N° P.22.1095.F
LE PROCUREUR FEDERAL,
demandeur en cassation,
contre
1. K. A.,
prévenu, détenu,
ayant pour conseil Maître Jocelyn De Roeck, avocat au barreau de Bruxelles,
2. D.B.M., V., R.,
prévenu,
3. G. P., L., C.,
prévenu,
défendeurs en cassation.
I. LA PROCÉDURE DEVANT LA COUR
Le pourvoi est dirigé contre un arrêt rendu le 15 juillet 2022 par la cour d’appel de Bruxelles, chambre correctionnelle.
Le demandeur invoque deux moyens dans un mémoire annexé au présent arrêt, en copie certifiée conforme.
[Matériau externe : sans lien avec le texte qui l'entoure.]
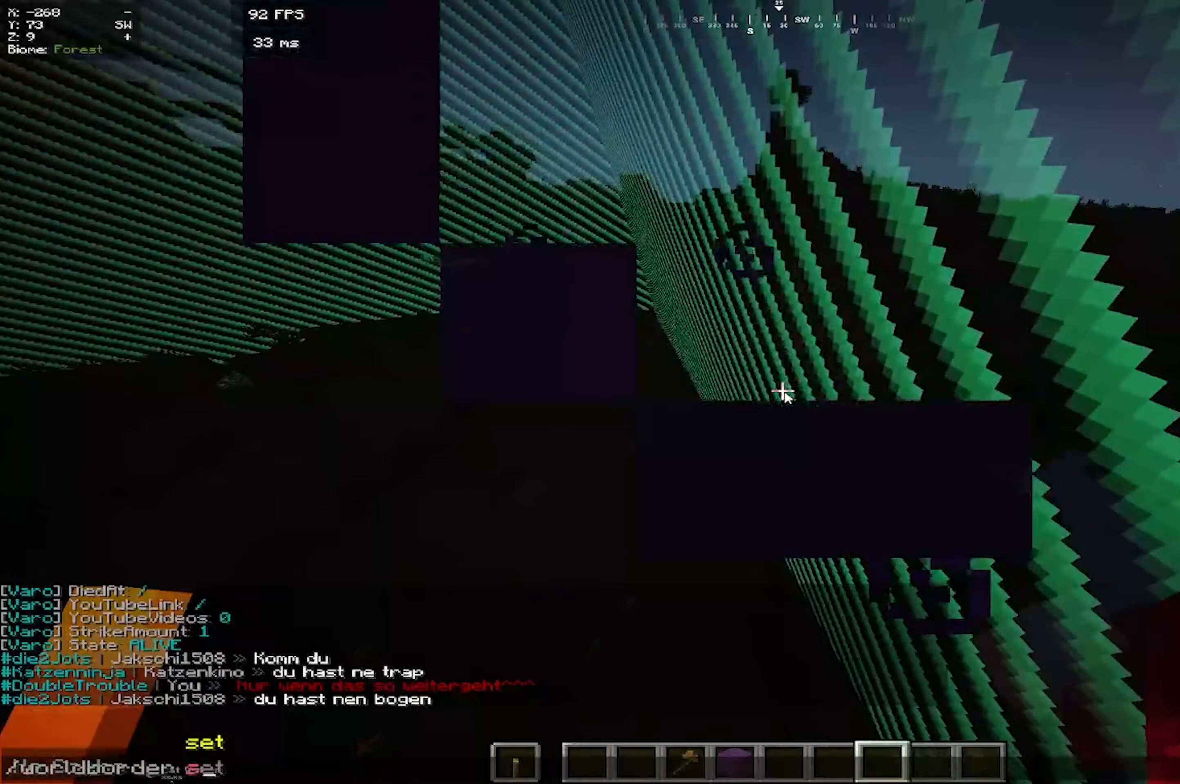
{"keys": [], "mouse": [], "events": []}
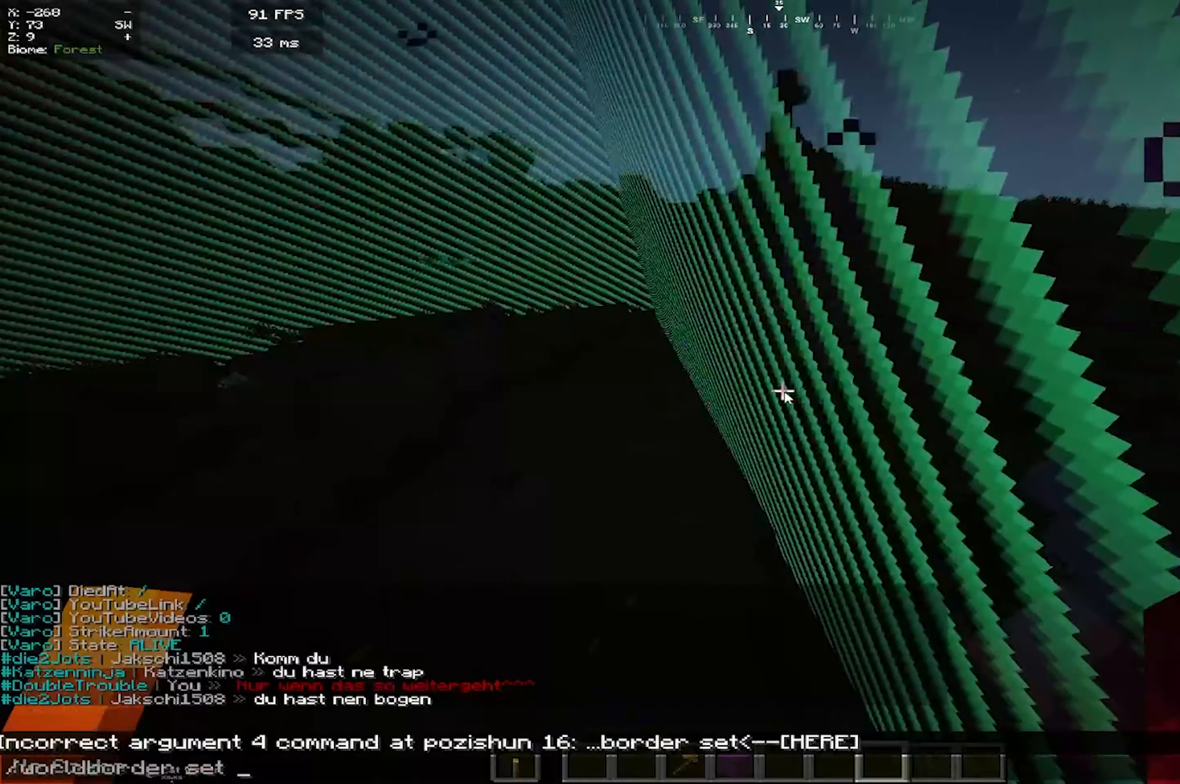
{"keys": [], "mouse": [], "events": []}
A l’audience du 4 janvier 2023, le président chevalier Jean de Codt a fait rapport et l'avocat général Damien Vandermeersch a conclu.
Le premier défendeur a déposé, le 23 janvier 2023, une note en réponse par application de l’article 1107, alinéa 3, du Code judiciaire.
II. LA DÉCISION DE LA COUR
A. En tant que le pourvoi est dirigé contre la décision rendue sur l’action publique exercée à charge du premier défendeur :
Sur le premier moyen :
Le moyen est pris de la violation de l’article 65 du Code pénal.
Selon le demandeur, l’arrêt ne décide pas légalement que les coups portés par le défendeur à sa compagne constituent, avec la direction d’une organisation criminelle, la fraude sociale, le trafic de stupéfiants, la détention d’armes et le blanchiment, un délit collectif par unité d’intention. Le moyen fait valoir que les coups s’inscrivent dans une dispute de couple tandis que les autres préventions obéissent à un but de lucre.
Le juge apprécie en fait si plusieurs infractions constituent la manifestation successive et continue de la même intention délictueuse. Il incombe toutefois à la Cour de vérifier si, des faits qu’il a constatés, le juge a pu légalement déduire l’existence ou l’absence de cette unité d’intention.
L’unité d’intention capable de fédérer plusieurs actes culpeux en un seul délit, se définit comme une unité de mobile, chacun des actes prenant une place déterminée dans le système conçu par l’auteur pour réaliser sa fin.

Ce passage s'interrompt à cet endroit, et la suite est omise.